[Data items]
== Segment start ==

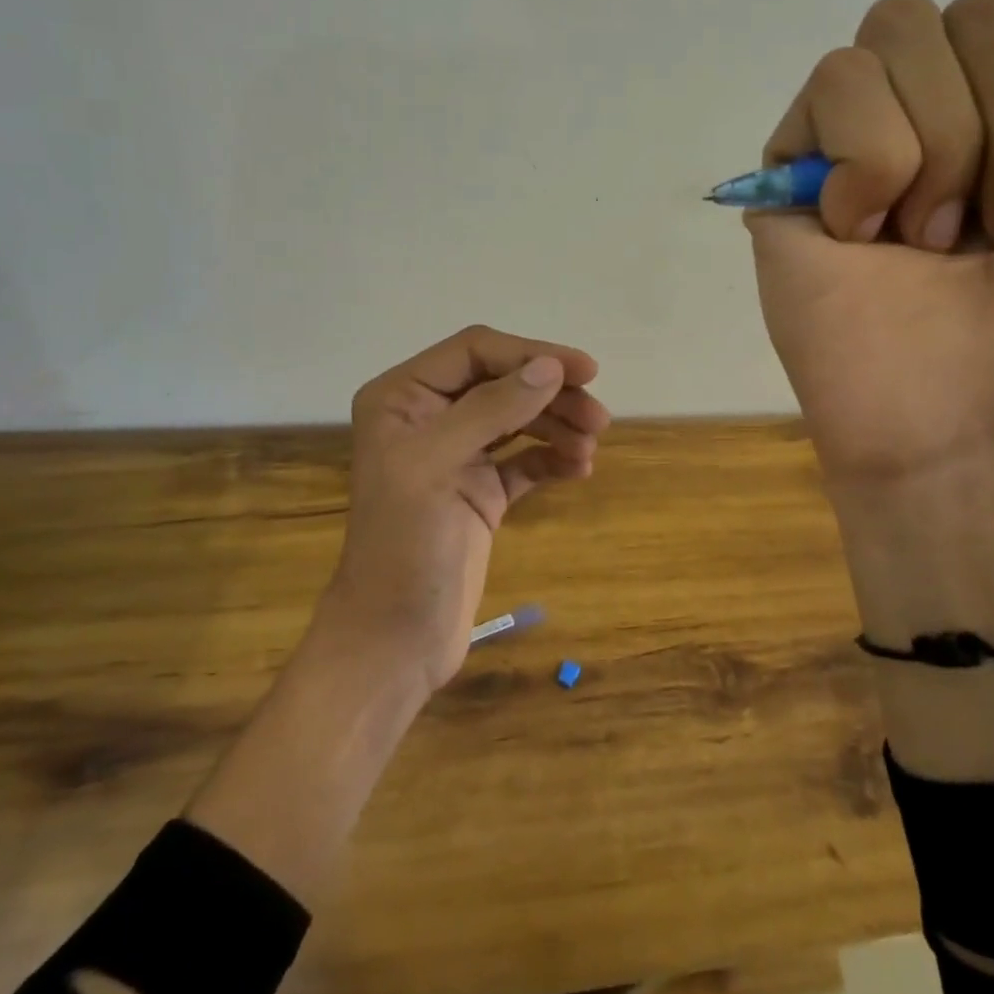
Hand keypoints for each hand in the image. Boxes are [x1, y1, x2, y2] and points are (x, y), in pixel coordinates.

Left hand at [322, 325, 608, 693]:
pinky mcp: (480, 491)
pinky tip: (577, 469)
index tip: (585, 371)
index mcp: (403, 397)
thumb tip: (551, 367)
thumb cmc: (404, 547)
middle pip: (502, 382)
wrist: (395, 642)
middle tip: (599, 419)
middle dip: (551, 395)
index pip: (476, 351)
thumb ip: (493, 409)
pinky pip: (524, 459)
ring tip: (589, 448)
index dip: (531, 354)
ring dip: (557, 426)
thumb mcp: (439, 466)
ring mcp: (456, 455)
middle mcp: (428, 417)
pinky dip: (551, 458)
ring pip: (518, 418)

== Segment end ==
== Segment start ==

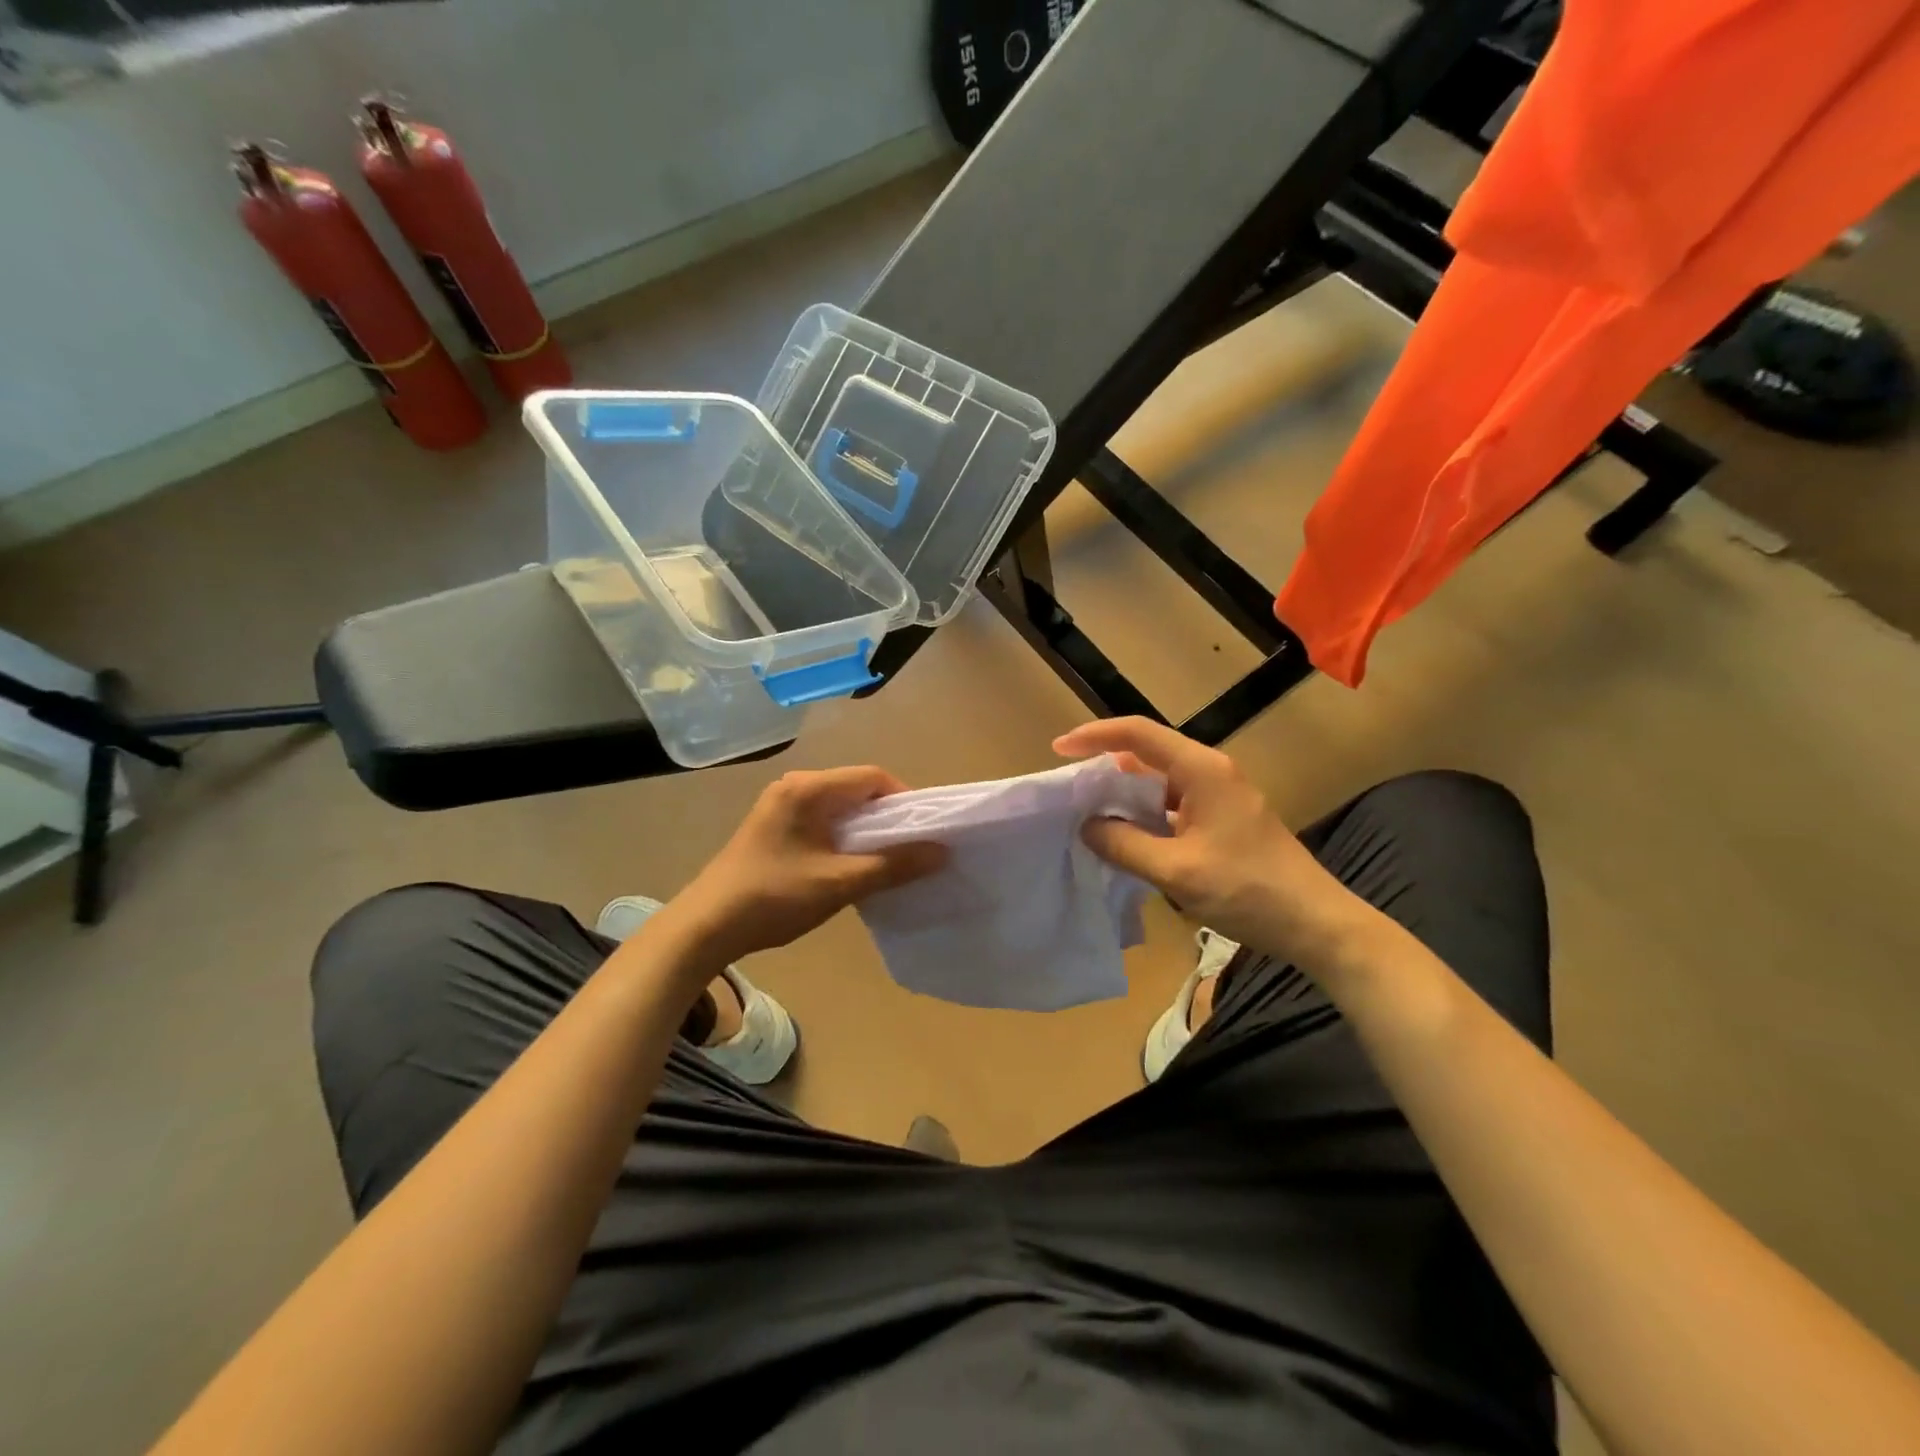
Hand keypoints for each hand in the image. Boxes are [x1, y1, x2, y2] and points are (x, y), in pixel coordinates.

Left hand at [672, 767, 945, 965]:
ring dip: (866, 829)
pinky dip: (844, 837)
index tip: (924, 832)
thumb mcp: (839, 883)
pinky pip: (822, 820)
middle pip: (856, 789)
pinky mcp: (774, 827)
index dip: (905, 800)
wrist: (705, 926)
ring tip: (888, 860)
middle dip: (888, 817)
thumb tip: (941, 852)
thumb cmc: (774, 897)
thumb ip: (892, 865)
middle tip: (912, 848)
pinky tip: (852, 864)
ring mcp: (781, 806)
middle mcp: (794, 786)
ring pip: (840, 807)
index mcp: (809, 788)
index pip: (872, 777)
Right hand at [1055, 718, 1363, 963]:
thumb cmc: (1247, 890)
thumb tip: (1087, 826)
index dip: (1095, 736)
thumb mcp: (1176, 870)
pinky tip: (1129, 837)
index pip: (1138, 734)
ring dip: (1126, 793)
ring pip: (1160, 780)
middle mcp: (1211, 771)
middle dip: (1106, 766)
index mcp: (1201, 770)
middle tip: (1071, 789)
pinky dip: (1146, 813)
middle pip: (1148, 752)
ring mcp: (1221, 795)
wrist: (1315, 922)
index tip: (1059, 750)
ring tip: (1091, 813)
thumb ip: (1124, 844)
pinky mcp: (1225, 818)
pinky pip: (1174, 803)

== Segment end ==

[WORK REQUIRED]
All lines that hold the word "index" should be copied from the data.

[TASK ANSWER]
index tip: (585, 371)
index mcp: (403, 397)
index pip: (476, 351)
index dip: (531, 354)
index tip: (924, 832)
index dip: (905, 800)
index mcp: (809, 788)
index pip: (872, 777)
index dip: (1095, 736)
index pip: (1138, 734)
index mcp: (1201, 770)
index tip: (1059, 750)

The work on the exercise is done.